> _本文_
--------------------------------------------------
同施設は敷地面積2505・5㎡、延床面積1万2396・64㎡、鉄骨造地上8階建ての店舗、ホテル、駐車場用途の複合施設。
当該地は、大正時代に初めて京都でハイヤーを走らせた現在の彌榮自動車(ヤサカタクシー)が会社設立当時から所有する事業地で、京都を訪れる国賓・公賓などの対応を担うハイヤー事業や観光バス事業など、彌榮自動車の事業を地道に積み重ねてきた土地。
2018年より当該地の活用について本格的にJR西日本不動産開発と彌榮自動車と共同プロジェクトを立ち上げた。
開発コンセプトは「『利便性の向上』×『地域との共生』による地域の活性化」。京都市中心部の交通利便性の高いエリアに位置するとともに、既存のコミュニティが存在するという立地特性を最大限に活かして、京都を訪れる人々の観光やビジネスの拠点として、また周辺住民の生活基盤として便利で快適に利用できる施設を目指す。
--------------------------------------------------
> _課題 1_
京都の複合施設に関する本文をもとに、次の問いに答えよ。
(a) 施設の構造と階数は何か。
(b) 当該地の活用について共同プロジェクトが本格的に立ち上げられたのは何年からか。
(c) 開発コンセプトは何か。
> _課題 2_
京都の複合施設に関する本文の要点を2文でまとめよ。
> _課題 3_
京都の複合施設について述べた本文を、最後の文の次から書き継げ。

> _提供データ_
--------------------------------------------------
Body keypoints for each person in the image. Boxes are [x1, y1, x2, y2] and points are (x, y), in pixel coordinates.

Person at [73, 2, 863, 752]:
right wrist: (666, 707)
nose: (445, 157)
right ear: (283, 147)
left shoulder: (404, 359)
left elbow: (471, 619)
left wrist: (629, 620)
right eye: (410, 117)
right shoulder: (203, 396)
--------------------------------------------------
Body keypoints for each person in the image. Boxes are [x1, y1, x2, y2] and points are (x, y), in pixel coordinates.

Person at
--------------------------------------------------
> _解答 1_
(a) 鉄骨造地上8階建て
(b) 2018年
(c) 「『利便性の向上』×『地域との共生』による地域の活性化」

> _解答 2_
同施設は店舗、ホテル、駐車場用途の鉄骨造地上8階建ての複合施設で、その土地は彌榮自動車が会社設立当時から所有し、ハイヤー事業や観光バス事業を積み重ねてきた事業地である。2018年からJR西日本不動産開発と彌榮自動車が共同プロジェクトを本格的に進めており、「利便性の向上」と「地域との共生」による地域の活性化をコンセプトに、観光やビジネスの拠点、周辺住民の生活基盤として使える施設を目指している。

> _解答 3_
また、京都の伝統文化を大切にしたデザインや機能を取り入れ、伝統文化の継承や地域の魅力発信に貢献する。
入居テナントは京都観光やビジネスのニーズに対応できる国内・海外問わず顧客満足度の高いハイグレードな宿泊主体型ホテルを上層階に誘致し、低層階には、周辺に数少ない総菜や生鮮三品を取り揃える大型の食品スーパーを誘致することで周辺住民も日常的に利用できる施設構成とした。
四条通に面した同ビルの外観は、祇園祭の山鉾町で屏風祭などがおこなわれる地域性を取り入れ、「ガラスの屏風」をイメージした先進的なデザインとした。祇園祭の時期には同施設の目の前に「四条傘鉾」が建ち、伝統的な鉾と先進的な屏風の協奏を地域に発信する。また、奥深い京都らしい敷地形状を活かし、奥に進む行為が心地のよい空間体験になることを目指した設計を基本方針としている。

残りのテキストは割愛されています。